Jakub Jansa's solo exhibition at Fotopub Project Space In Ljubljana.

Jakub Jansa: Ten Years Night
September 26 – October 29, 2019
 (Mihelic’s GAS STATION), Ljubljana

CLUB OF OPPORTUNITIES Ep. 6: Ten Years Night
Text by: Dorian Batycka

The science-fiction writer Aldous Huxley once wrote in a Brave New World, “great is truth, but still greater, from a practical point of view, is silence about truth.”

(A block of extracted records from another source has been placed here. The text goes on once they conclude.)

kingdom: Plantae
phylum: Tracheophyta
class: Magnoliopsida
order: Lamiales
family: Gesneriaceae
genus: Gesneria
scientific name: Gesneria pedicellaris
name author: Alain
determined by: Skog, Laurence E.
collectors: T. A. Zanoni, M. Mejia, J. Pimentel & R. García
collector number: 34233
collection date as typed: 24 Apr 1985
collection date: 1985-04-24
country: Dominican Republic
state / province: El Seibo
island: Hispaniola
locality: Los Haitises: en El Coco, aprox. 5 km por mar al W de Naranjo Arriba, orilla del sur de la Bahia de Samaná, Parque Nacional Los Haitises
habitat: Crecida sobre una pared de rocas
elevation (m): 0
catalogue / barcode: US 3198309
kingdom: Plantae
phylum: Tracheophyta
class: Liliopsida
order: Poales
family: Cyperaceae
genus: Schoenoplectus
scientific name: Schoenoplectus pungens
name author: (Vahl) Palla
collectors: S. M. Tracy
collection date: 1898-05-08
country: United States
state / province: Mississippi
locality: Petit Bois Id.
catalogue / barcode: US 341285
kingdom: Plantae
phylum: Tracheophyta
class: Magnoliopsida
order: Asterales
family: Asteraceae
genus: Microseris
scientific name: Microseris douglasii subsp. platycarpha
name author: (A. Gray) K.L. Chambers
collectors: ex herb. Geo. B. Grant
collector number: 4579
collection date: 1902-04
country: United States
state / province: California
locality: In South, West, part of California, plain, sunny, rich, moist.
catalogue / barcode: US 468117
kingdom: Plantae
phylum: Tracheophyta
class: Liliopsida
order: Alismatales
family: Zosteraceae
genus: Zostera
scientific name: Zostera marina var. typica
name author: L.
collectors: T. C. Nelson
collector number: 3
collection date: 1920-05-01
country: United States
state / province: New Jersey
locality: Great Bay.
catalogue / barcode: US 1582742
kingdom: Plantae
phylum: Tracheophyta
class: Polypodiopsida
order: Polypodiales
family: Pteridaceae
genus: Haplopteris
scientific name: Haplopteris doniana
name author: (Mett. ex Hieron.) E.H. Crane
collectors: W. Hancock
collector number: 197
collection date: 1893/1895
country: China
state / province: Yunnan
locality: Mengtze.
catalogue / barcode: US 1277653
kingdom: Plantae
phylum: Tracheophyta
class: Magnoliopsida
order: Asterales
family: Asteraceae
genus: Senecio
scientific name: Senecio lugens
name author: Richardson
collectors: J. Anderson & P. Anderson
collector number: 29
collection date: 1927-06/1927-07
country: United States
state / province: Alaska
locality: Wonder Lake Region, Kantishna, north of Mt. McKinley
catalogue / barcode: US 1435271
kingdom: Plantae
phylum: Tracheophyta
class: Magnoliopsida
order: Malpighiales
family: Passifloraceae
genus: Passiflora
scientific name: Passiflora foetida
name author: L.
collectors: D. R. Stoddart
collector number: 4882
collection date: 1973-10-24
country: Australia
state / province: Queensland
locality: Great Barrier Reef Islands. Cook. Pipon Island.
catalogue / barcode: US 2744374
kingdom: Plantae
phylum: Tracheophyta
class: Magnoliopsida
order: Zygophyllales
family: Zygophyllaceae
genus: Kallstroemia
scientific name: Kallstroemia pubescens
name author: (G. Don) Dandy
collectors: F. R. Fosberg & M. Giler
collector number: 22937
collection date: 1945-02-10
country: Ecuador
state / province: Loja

In Jakub Jansa’s ongoing series “Club of Opportunities”, currently on view at the Fotopub Project Space in Ljubljana, Slovenia, the young Czech artist presents the sixth iteration of an immersive multi-channel art project that explores polyphonic ideas about the nature of reality in the 21st century, albeit with a silent twist.

Instead of bombarding viewers with overly didactic wall labels and long convoluted texts, the video installation is composed of narrators who debate the nature of reality from the perspective of a celery root, their voices overlapping and bleeding into the exhibition space like an echo-chamber of white noise.

Several videos of the seminal Czech philosopher Kamil Nabelek are juxtaposed to sounds and videos of shoes tapping. The result being an amorphous blob and complete sensory overlap. If you’re looking for any sense of objective truth here, you won’t find it. Instead, all that is left is an apt metaphor for the current state of social and political debate today, or perhaps, the lack thereof.

The project takes partial inspiration from the genre of the epic. Yet, while Homer’s Odyssey compiled oral histories into an antiquated form of early human, social and political history, Jansa’s project accelerates through nonlinear arrangements of space and time like a creeping rootstock that rhizomatically shoots and spreads.

Above all, Jansa’s project invokes an emancipatory biosphere set against overlapping voices, angst ridden, near-future and uncertain scenarios. All of which seem to gesture towards an ever more plausible extinction event, one that threatens the entirety of human, plant and animal life, and, crucially, whether or not the ontology of a celery root would be able to survive such disastrous calamity.